Commissioners Dennis Brennan, Debbie Hines and Brewster voted against the motion, leaving Carey to cast the vote to break the tie. Carey voted against the motion.
Carey pointed out that the commission is a body that makes recommendations to Loudon City Council, which will take up zoning use request. "I hope you will work to get something down there," Carey said.
Thompson said the commission lost an opportunity.
"You folks could do something to benefit the community," Thompson said. "Anything is better than weeds. I hoped I would walk away with a consensus of the majority of people thinking it was a good idea."
Hines said she liked Thompson's idea for a bait shop, but felt commercial did not fit well in the residential area.
Brewster agreed. "I voted no, but I appreciate that you are trying to do something positive," he said.
Thompson said the lot had been a "lot of record" at the courthouse before he became owner. "What you folks are trying to do, you are changing it from what it was. We are not the north. We are not Tellico Village. This is home," he said.
Thompson purchased the lot in 1999. The deed describes it as "half of the Hensly Drug Store lot," referring to a business located there in the late 1800s.
Thompson said early in the meeting that he felt the city had not done enough to support activity at the riverfront.
"It amazes me how little the city has done to benefit from its natural resources," Thompson said. He said the dock has not been changed in his lifetime and vehicles with boat trailers park on the street.

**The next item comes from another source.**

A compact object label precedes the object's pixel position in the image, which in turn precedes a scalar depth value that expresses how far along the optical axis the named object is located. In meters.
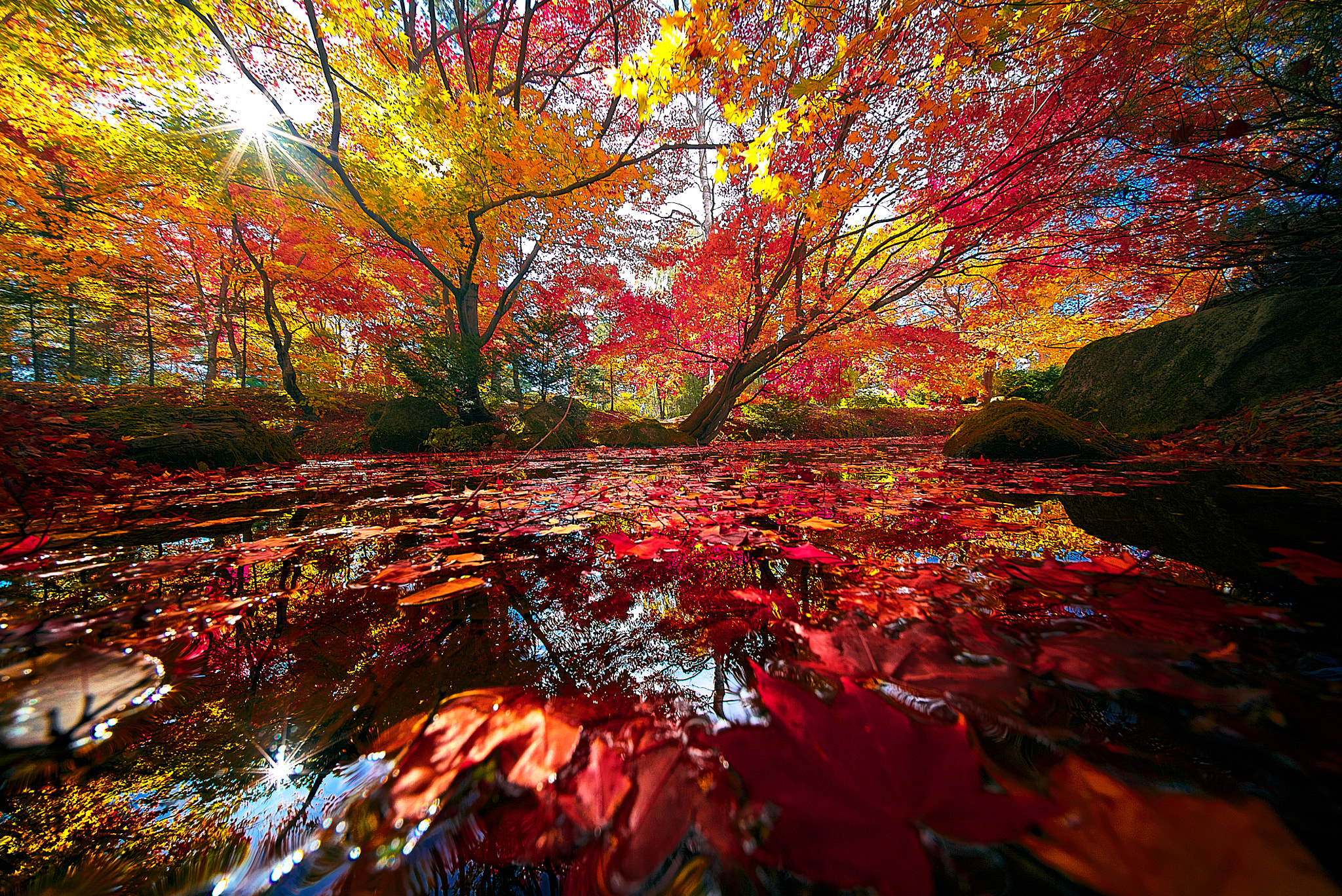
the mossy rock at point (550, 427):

"I've always been proud of Loudon. It was clean and well-kept, the kind of neighborhood people like to live in and we need to grow but keep it the same," he said. "We used to have little neighborhood shops."
Thompson said he will appeal to Loudon City Council, which will have a workshop 6:30 p.m. Monday followed by the 7:30 p.m. regular meeting.
In other action, the commission voted to approve acceptance as city streets Llewellyn Lane, Kline Drive, Evelyn Drive and Olivia Circle in the Sweetwater Creek development.
Public Works director Bill Fagg said he felt there might be a problem with accepting Sweetwater Creek Boulevard at this time.